Marshall A L, Holzer J, Stejskal P, Stephens C J, Vystavěl T, Whiting M J
Department of Mechanical Engineering Sciences, The University of Surrey, Guildford, GU2 7XH; Thermo Fisher Scientific, Unit 24 Birches Industrial Estate, East Grinstead, UK, RH19 1UB.
Institute of Physics of Materials & CEITEC IPM, Academy of Sciences of the Czech Republic, Žižkova 22, 61600 Brno, Czech Republic; Thermo Fisher Scientific, Vlastimila Pecha 1282/12, 62700 Brno, Czech Republic.
Ultramicroscopy. 2021 Jul;226:113294. doi: 10.1016/j.ultramic.2021.113294. Epub 2021 Apr 30.

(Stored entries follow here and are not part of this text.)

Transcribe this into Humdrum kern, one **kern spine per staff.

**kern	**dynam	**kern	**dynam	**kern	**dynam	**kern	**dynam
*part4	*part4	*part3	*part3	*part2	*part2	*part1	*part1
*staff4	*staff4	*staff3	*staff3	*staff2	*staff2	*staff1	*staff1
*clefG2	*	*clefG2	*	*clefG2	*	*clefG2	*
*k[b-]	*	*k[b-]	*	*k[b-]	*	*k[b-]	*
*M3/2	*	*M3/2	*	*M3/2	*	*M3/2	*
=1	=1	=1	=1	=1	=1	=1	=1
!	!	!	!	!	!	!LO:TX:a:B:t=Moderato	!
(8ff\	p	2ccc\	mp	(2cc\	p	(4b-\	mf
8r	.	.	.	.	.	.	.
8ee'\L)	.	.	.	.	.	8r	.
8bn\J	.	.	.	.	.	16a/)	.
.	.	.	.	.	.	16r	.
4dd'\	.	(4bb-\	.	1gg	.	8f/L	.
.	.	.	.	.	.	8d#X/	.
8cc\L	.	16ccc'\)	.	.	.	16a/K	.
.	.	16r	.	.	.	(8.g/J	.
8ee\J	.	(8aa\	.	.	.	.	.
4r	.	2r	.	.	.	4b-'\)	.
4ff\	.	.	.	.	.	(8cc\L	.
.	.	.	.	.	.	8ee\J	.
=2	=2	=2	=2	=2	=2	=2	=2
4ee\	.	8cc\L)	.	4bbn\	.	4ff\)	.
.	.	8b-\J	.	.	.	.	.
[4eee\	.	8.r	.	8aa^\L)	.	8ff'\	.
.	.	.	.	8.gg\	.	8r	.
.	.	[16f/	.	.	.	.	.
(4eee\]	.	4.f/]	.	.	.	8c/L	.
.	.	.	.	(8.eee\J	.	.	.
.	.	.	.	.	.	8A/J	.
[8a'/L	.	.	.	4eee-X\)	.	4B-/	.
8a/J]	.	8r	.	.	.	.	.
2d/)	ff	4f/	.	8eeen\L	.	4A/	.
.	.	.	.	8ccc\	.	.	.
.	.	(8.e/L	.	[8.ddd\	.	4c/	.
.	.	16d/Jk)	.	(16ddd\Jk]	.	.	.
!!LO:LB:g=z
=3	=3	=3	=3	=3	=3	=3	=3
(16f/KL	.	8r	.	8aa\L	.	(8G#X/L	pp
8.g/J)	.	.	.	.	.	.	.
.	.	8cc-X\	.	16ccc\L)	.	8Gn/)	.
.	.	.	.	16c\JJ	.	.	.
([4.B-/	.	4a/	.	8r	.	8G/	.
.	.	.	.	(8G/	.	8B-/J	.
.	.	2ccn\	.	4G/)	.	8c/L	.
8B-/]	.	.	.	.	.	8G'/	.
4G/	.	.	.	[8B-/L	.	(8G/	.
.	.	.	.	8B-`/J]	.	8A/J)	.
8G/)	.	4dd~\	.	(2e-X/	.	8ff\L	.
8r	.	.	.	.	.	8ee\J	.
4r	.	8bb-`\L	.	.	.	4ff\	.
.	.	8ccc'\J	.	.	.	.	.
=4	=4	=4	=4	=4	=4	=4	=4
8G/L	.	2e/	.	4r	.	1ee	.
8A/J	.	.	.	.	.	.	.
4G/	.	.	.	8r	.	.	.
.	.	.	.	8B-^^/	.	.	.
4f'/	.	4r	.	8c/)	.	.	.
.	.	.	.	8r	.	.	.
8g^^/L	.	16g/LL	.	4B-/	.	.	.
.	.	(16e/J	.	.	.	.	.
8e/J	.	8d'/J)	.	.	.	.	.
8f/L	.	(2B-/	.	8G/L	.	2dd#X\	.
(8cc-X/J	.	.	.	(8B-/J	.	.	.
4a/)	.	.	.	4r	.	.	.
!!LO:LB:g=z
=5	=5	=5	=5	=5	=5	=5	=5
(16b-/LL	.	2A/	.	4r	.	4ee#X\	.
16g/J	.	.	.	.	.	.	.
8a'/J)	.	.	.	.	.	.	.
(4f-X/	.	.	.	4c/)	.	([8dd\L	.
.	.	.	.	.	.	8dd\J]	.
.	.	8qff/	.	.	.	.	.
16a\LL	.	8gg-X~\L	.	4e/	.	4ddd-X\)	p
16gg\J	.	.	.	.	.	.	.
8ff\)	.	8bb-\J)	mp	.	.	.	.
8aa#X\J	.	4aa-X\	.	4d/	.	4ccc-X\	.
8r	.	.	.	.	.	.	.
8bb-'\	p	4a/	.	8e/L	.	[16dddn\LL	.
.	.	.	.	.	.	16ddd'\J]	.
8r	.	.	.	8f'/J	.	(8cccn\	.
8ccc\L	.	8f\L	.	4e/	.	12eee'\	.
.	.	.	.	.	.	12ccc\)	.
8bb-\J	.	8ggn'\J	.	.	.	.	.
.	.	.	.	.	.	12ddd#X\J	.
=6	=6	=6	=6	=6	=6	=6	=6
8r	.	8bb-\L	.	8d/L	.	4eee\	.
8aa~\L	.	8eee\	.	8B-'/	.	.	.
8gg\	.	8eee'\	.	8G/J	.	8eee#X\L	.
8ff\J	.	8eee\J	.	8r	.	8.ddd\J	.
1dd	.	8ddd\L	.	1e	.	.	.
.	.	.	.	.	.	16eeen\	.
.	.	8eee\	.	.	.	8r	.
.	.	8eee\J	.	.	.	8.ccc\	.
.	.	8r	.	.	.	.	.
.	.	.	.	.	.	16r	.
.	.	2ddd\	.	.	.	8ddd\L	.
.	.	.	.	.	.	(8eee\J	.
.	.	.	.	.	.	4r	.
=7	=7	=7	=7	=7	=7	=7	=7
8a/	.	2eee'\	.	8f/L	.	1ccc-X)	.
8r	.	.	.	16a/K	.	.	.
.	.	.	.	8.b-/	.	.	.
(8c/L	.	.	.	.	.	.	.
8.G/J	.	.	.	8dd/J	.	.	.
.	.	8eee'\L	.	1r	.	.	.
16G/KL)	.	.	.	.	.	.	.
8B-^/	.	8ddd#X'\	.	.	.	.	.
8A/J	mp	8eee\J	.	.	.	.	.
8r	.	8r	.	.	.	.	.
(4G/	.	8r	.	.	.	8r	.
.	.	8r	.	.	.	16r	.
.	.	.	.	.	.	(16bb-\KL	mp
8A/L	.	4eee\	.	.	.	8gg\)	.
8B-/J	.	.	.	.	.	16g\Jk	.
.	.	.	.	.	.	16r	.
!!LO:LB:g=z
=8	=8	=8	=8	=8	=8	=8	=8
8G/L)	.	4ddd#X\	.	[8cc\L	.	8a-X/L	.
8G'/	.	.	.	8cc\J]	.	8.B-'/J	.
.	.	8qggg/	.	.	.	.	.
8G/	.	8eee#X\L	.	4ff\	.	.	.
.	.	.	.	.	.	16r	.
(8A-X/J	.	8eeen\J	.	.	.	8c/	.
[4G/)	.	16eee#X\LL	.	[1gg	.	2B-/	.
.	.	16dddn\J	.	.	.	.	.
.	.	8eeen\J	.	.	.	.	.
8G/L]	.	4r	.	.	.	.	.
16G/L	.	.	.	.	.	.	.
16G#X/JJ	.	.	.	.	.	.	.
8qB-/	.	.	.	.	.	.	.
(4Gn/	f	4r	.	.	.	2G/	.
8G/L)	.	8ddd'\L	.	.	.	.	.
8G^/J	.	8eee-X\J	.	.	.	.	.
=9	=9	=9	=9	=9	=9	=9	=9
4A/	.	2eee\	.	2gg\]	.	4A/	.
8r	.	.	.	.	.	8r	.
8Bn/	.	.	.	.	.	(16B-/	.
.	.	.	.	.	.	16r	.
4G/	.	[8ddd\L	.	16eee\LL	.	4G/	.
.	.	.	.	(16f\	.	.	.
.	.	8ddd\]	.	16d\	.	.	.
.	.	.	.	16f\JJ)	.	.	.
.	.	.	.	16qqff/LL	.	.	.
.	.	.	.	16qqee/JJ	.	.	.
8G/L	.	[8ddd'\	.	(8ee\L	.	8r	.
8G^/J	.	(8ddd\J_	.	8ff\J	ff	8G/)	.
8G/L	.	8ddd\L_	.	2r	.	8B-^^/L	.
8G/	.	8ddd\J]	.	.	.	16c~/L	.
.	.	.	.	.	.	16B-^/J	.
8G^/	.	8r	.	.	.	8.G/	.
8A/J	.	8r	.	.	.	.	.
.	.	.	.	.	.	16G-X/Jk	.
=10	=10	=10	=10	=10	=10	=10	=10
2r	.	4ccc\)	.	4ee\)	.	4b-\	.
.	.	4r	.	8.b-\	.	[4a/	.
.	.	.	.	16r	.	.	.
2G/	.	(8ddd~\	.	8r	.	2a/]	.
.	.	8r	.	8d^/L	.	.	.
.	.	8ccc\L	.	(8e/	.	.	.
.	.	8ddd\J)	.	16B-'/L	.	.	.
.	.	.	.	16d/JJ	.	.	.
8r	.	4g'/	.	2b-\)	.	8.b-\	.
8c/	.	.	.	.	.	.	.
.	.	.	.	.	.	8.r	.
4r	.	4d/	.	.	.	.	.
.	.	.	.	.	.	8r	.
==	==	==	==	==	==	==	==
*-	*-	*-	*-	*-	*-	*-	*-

Performing EBSD with a horizontal sample and a parallel EBSD detector sensor, enables safer specimen movements for data collection of large specimen areas and improves the longitudinal spatial resolution. The collection of electron backscattering patterns (EBSPs) at normal incidence to the electron beam has been revisited via the use of a direct electron detection (DED) sensor. In this article we present a fully operational DED EBSD detection system in this geometry, referred to as the tilt-free geometry. A well-defined Σ=3[101]{121} twin boundary in a Molybdenum bicrystal was used to measure the physical spatial resolution of the EBSD detector in this tilt-free geometry. In this study, two separate methods for estimating the spatial resolution of EBSD, one based on a pattern quality metric and the other on a normalised cross correlation coefficient were used. The spatial resolution was determined at accelerating voltages of 8 kV, 10 kV, 12 kV, 15 kV and 20 kV ranging from ~22-38 nm using the pattern quality method and ~31-46 nm using the normalised cross correlation method.
使用水平样品和并行电子背散射衍射(EBSD)探测器传感器进行EBSD分析,能够更安全地移动样品以采集大样品区域的数据,并提高纵向空间分辨率。通过使用直接电子检测(DED)传感器,重新研究了在与电子束垂直入射时收集电子背散射图案(EBSP)的方法。在本文中,我们展示了一种在这种几何结构下完全运行的DED EBSD检测系统,称为无倾斜几何结构。在钼双晶体中使用明确的Σ=3[101]{121}孪晶界来测量这种无倾斜几何结构下EBSD探测器的物理空间分辨率。在这项研究中,使用了两种单独的方法来估计EBSD的空间分辨率,一种基于图案质量度量,另一种基于归一化互相关系数。使用图案质量方法在8 kV、10 kV、12 kV、15 kV和20 kV的加速电压下确定的空间分辨率范围为22 - 38 nm,使用归一化互相关方法确定的空间分辨率范围为31 - 46 nm。